News emerged this week that an indigenous tribe in the Peruvian Amazon, the Mashco-Piro, has been trying to make contact with outsiders. In the past, the Mashco-Piro have always resisted interaction with strangers, avoiding – and sometimes killing – any they encounter. How should Western societies respond to these so-called uncontacted tribes? New Scientist looks at the issue.
How many uncontacted tribes are still left?
No one knows for sure. At a rough guess, there are probably more than 100 around the world, mostly in Amazonia and New Guinea, says Rebecca Spooner, of Survival International, a London-based organisation that advocates for the rights of indigenous peoples. Brazil’s count is likely to be the most accurate. The government there has identified 77 uncontacted tribes through aerial surveys, and by talking to more Westernised indigenous groups about their neighbours.
There are thought to be around 15 uncontacted tribes in Peru, a handful in other Amazonian countries, a few dozen in the Indonesian part of the island of New Guinea and two tribes in the Andaman Islands off the coast of India. There may also be some in Malaysia and central Africa.
Have they really had no contact with the outside world?
Most have had a little, at least indirectly. “There’s always some contact with other isolated tribes, which have contact with other indigenous people, which in turn have contact with the outside world,” says Spooner.
Many of the Amazon tribes choose to avoid contact with outsiders because they have had unpleasant encounters in the past. The Mashco-Piro, for example, abandoned their settled gardens and fled into the forest. According to Glenn Shepard, an ethnologist at the Emilio Goeldi Museum in Belem, Brazil, this came after rubber companies massacred tribespeople at the turn of the 20th century. For this reason, some researchers refer to such tribes as “voluntarily isolated”, rather than uncontacted.
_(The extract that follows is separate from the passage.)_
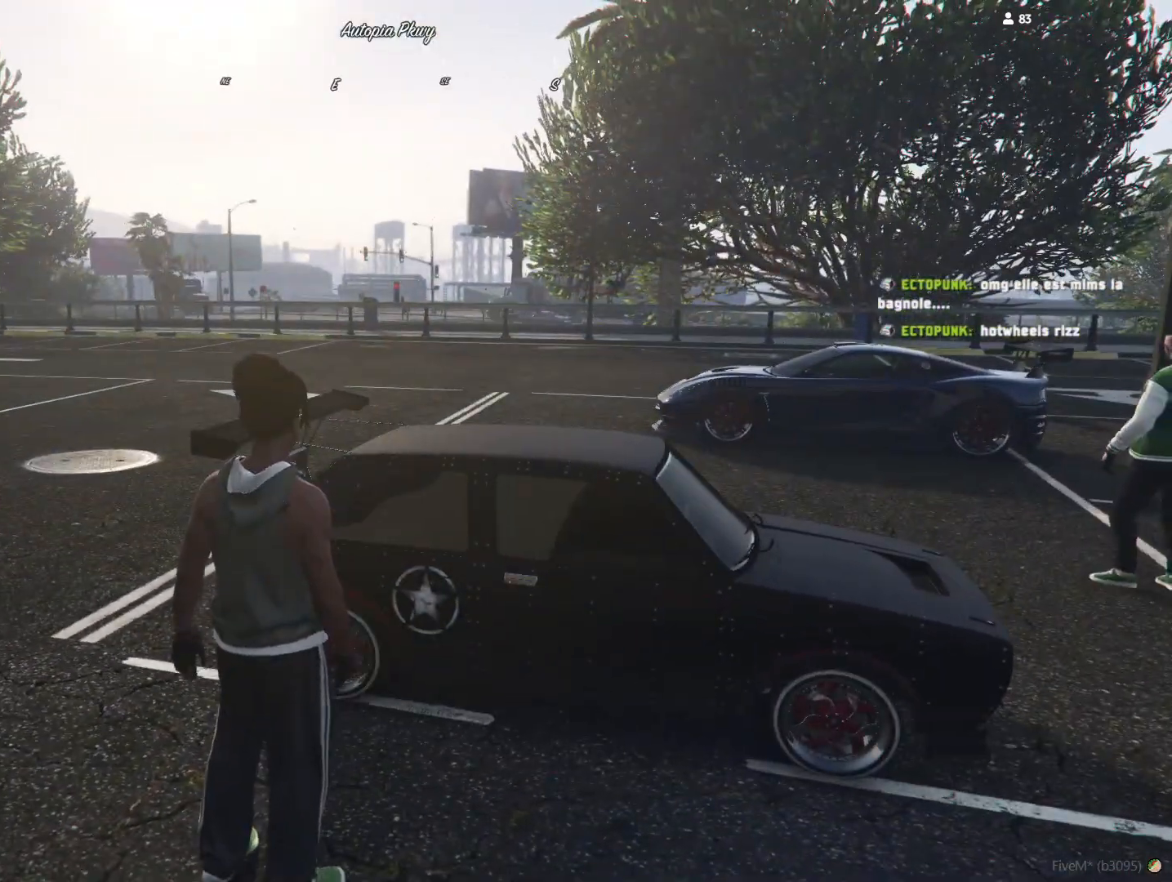
{"keys": ["d"], "events": [[267, "d", "down"]]}
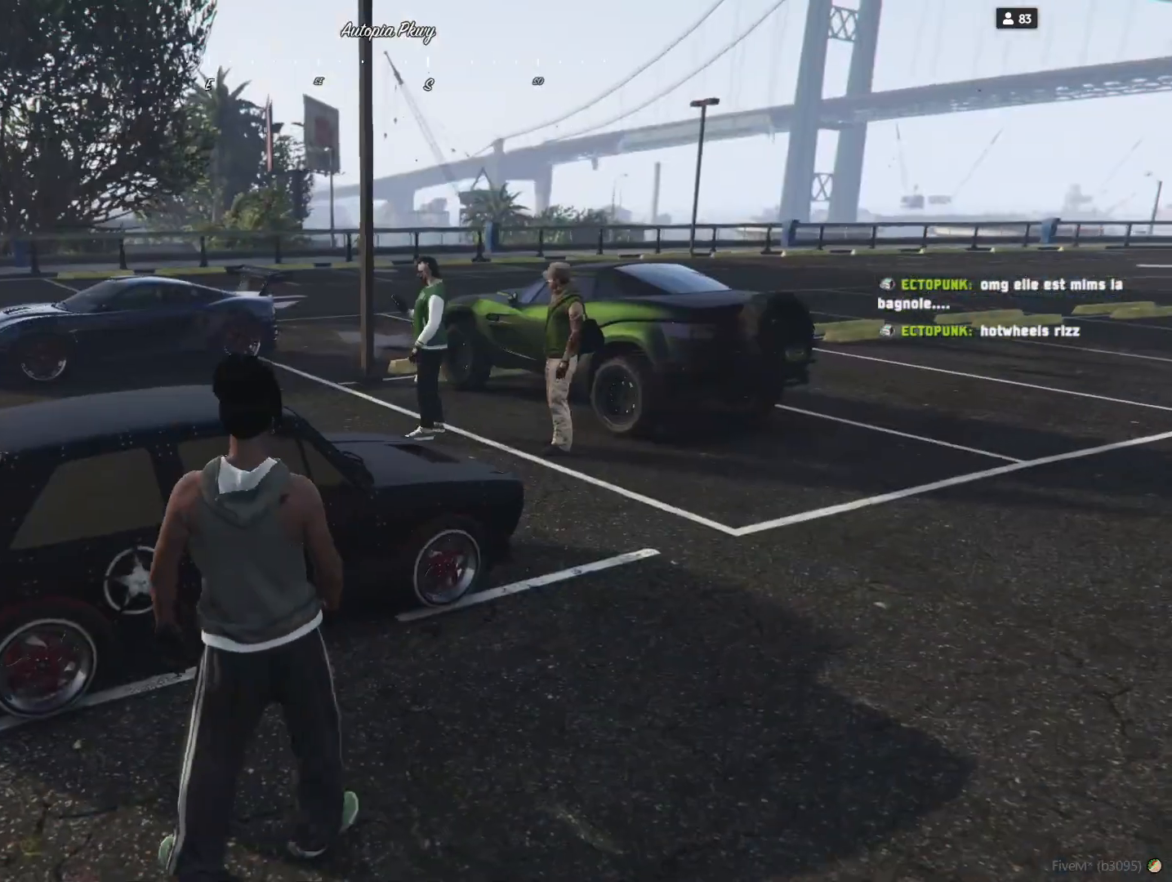
{"keys": ["d"], "events": []}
More recent incursions, especially by miners, oil workers and loggers, may have reinforced the tribes’ xenophobia. In 1995, oilfields were encroaching on the homeland of the uncontacted Huaorani people of eastern Peru. A visitingNew Scientist reporter was warned that any unclothed native should be regarded as uncontacted and, thus, very dangerous.
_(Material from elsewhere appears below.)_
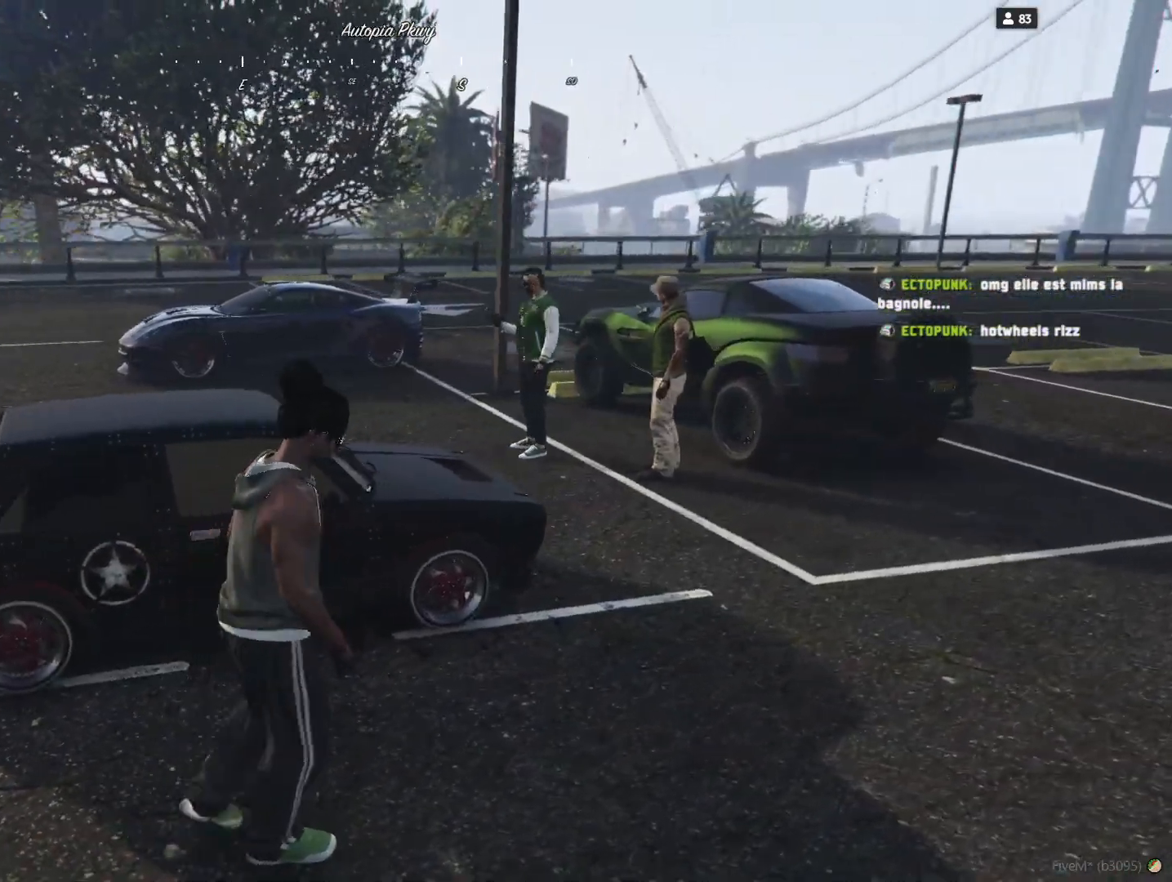
{"keys": ["d"], "events": []}
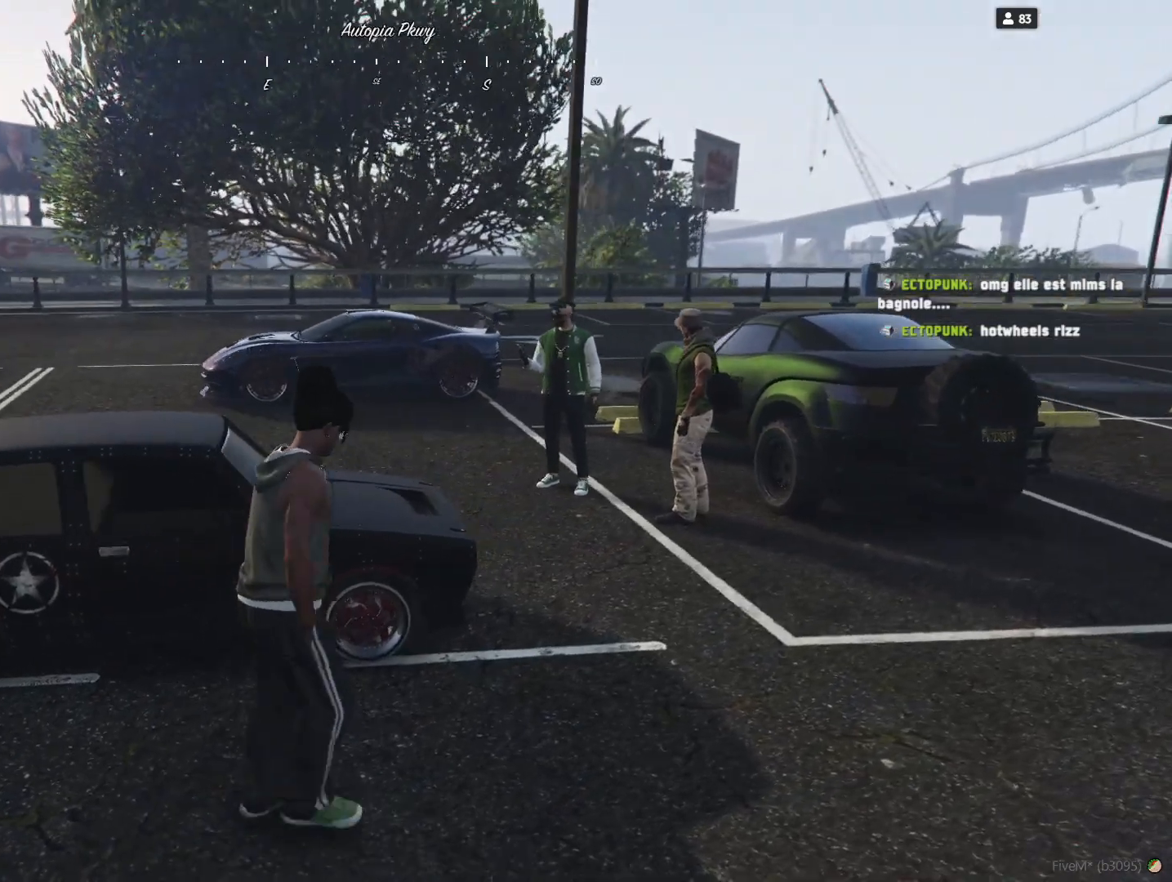
{"keys": ["d"], "events": []}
Are there guidelines for how best to approach such tribes?
In Peru, laws prohibit outsiders from initiating contact with isolated groups in most cases. They also provide protected areas where tribes can live in peace – but there are loopholes that allow oil and mining companies into the region. Brazil has similar laws and policies that allow contact only in life-threatening situations.
Anthropologists have an ethical obligation to do no harm to their research subjects, according to the American Anthropological Association’s Statement on Ethics. However, they are rarely the first people to make contact with indigenous groups – missionaries and resource developers almost always get there first, says Kim Hill, an anthropologist at Arizona State University who has worked with several recently contacted tribes. As a result, there is no standard practice for initial contact, he says.
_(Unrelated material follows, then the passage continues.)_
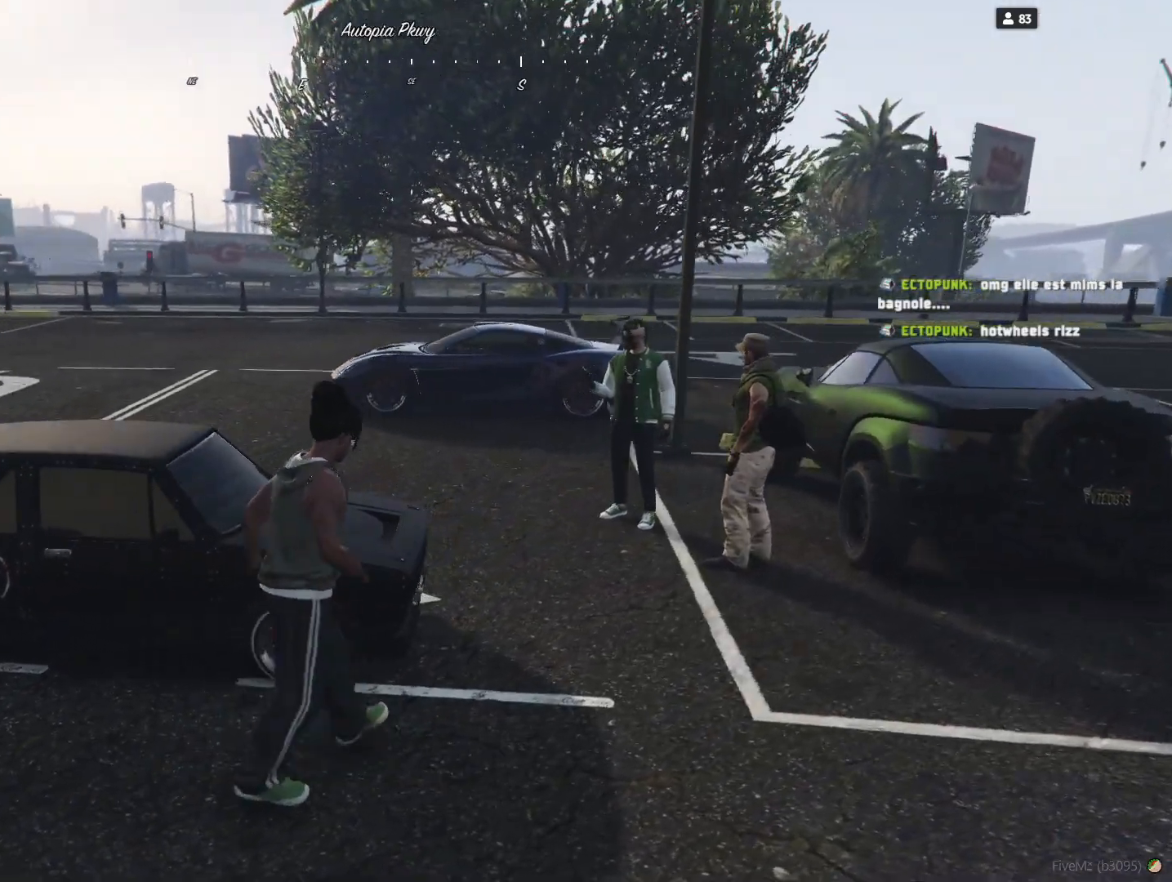
{"keys": ["d"], "events": []}
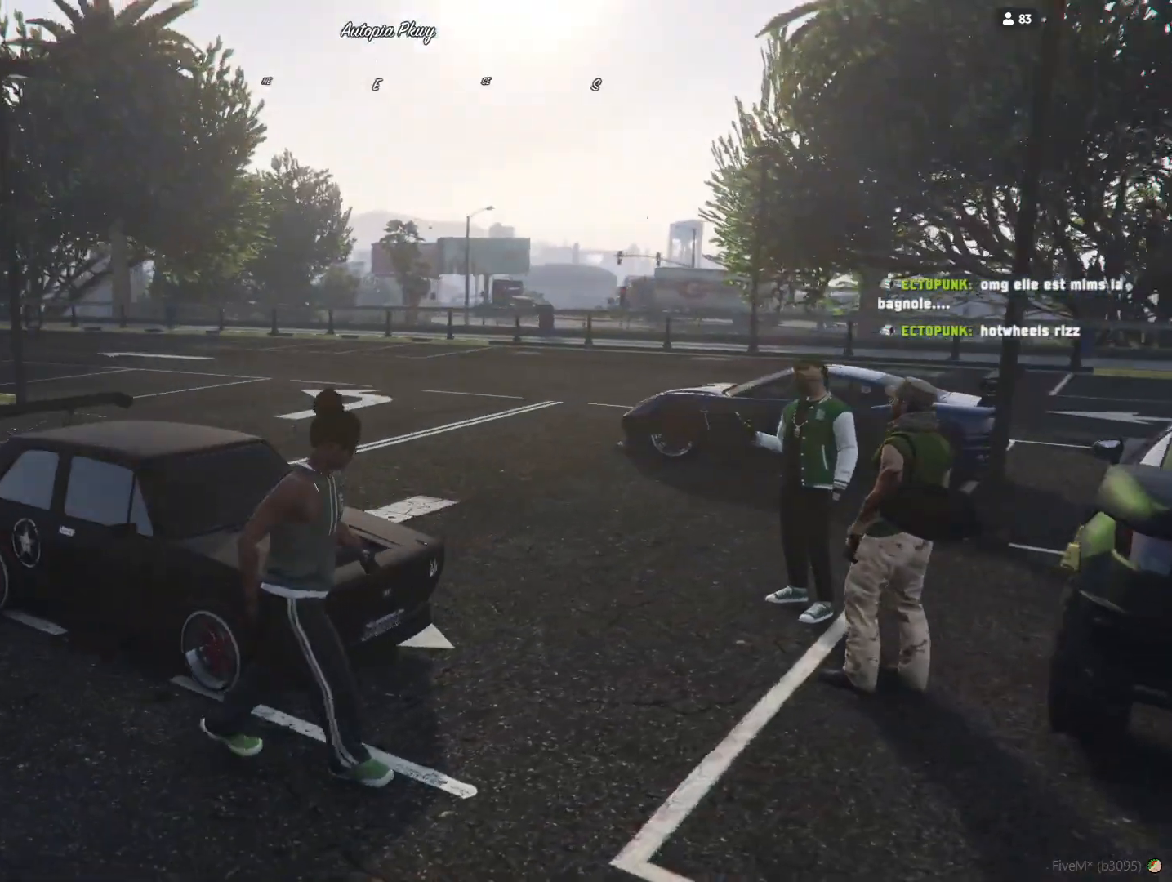
{"keys": ["d"], "events": []}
Why would tribes choose to end their isolation?
Often, they feel forced out by encroaching civilisation, says Spooner. Survival International has documented some cases where settlements have been bulldozed and tribespeople harassed – or even killed. This leaves the survivors feeling like they have no option but to give up.
Others see a more benign process at work, at least some of the time. Tribes may seek contact with outsiders because they begin to trust their intentions, says Hill. “As soon as the tribes believe they might have some peaceful contact, all these groups want some outside interaction,” he says. “It’s a human trait to want to expand our contacts.” Modern medicine, metal tools and education can also exert a powerful pull.
What happens then?
Often, there is a lot of disease because the tribespeople are exposed to novel pathogens. It is not uncommon for half the population to die of respiratory illness – unless outsiders bring sustained medical care, says Hill. Also, the newly integrated tribespeople frequently end up on the lowest rung of the society they join. Still, he says, when he interviews such people years later, “I don’t find anyone, pretty much, who would want to go back to the old situation.”